Desde o início, aponta a pesquisadora, os policiais defenderam a versão de que Mizael estaria armado, mas nenhuma testemunha ou familiar foi ouvida no IPM. “Precisamos levar essa conclusão do IPM em consideração principalmente pelo impacto simbólico que é muito grande. Eles invadiram a casa durante a madrugada, mataram um adolescente que estava dormindo e se garante que isso seja legítima defesa. Eles estão zombando da sociedade, da família e da vítima”.
“Vemos, mais uma vez, que a Polícia Militar está agindo para proteger os agentes de segurança pública mesmo quando eles atuam de forma ilícita e truculenta. Não há, no caso do Mizael, elementos que aponte que eles agiram em legítima defesa.

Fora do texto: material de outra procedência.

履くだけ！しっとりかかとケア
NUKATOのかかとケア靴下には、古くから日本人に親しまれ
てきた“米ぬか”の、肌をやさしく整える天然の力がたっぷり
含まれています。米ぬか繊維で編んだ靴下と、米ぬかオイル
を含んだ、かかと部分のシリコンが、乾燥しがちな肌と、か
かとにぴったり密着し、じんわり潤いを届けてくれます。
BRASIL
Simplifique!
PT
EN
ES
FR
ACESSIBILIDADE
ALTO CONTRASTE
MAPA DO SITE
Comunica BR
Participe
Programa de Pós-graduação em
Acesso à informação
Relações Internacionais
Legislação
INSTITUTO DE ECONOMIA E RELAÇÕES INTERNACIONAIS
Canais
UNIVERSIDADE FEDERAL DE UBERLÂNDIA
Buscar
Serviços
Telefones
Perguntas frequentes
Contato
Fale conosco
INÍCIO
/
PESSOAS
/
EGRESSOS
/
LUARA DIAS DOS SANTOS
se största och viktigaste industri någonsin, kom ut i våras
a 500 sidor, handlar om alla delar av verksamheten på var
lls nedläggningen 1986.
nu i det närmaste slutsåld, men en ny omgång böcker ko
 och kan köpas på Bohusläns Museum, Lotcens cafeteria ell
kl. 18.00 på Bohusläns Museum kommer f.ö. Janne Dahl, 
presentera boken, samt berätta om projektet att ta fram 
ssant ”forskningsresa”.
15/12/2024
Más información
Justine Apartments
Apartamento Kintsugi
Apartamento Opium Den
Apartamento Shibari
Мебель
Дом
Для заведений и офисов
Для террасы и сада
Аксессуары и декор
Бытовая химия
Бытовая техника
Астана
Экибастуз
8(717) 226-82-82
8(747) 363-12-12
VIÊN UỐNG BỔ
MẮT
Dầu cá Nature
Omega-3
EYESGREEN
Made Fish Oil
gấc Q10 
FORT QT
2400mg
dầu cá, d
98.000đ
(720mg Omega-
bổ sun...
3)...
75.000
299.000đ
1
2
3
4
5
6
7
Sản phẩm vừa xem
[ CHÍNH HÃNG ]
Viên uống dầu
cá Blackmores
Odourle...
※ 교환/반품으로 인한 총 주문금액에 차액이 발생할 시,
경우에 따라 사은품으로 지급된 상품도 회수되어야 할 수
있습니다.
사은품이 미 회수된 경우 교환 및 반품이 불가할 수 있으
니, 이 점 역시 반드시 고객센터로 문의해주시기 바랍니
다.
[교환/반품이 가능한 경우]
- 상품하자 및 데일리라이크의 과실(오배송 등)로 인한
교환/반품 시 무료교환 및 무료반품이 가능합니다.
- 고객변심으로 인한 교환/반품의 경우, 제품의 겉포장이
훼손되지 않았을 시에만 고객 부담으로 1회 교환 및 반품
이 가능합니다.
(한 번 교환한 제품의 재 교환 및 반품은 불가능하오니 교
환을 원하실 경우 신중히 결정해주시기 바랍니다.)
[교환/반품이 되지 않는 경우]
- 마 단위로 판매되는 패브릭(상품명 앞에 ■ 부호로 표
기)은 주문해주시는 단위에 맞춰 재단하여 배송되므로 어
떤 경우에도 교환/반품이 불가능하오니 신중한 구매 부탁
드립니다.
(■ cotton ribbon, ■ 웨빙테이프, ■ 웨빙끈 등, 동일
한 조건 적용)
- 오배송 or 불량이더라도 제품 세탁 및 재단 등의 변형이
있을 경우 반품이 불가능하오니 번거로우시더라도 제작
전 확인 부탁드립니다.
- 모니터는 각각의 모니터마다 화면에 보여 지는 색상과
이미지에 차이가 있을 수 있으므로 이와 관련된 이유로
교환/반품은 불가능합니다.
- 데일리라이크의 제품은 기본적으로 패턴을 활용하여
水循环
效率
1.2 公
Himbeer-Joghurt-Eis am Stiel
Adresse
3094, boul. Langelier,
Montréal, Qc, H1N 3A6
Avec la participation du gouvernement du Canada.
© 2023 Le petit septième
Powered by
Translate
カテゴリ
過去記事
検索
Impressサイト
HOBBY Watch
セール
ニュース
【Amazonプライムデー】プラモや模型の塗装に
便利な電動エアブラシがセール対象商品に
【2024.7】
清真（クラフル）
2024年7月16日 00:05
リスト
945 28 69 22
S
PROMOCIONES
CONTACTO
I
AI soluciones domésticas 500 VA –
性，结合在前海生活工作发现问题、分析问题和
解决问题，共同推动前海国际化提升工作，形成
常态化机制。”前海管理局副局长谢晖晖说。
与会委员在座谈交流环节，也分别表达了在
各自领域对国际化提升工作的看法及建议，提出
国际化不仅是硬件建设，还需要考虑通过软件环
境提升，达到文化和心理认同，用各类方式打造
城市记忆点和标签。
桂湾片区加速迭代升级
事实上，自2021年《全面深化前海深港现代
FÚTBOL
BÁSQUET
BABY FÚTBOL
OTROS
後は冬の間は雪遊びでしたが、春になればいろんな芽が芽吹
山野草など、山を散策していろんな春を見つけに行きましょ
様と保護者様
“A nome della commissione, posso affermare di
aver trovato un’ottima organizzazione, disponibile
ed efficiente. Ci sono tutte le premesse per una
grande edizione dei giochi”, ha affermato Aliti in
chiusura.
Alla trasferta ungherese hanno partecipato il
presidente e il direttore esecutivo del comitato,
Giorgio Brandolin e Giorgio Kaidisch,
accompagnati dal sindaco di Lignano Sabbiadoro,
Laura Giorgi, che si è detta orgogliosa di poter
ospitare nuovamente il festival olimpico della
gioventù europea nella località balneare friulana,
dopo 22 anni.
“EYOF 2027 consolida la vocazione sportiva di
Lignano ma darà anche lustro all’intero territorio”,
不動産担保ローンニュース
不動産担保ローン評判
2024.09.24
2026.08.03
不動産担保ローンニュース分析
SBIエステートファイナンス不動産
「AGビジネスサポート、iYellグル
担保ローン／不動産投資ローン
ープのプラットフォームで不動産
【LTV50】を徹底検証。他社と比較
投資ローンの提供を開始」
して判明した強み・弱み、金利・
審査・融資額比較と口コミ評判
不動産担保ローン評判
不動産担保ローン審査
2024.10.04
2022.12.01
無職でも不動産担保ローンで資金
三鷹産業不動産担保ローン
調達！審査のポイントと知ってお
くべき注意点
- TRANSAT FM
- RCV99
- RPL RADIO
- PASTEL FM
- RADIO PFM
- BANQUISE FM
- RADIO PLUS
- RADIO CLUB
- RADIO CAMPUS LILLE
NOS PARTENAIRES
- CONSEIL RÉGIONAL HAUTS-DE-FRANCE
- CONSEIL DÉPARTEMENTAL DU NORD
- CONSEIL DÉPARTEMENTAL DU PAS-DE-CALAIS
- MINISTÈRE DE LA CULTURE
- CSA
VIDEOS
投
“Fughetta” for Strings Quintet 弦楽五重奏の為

Quando a instituição se coloca nesse sentido ela está legitimando a ilicitude e normalizando que os agentes podem agir dessa forma”, aponta Lins.
Outro lado
A reportagem procurou a Polícia Militar, sob o comando do governador Camilo Santana (PT), para obter um posicionamento sobre a conclusão da investigação e solicitar entrevista com os policiais envolvidos na morte de Mizael, e aguarda retorno.
À Ponte, a CGD informou que solicitou o indiciamento de um dos policiais por homicídio e fraude processual e de outros dois por fraude processual e está aguardando o posicionamento do Ministério Público do Ceará.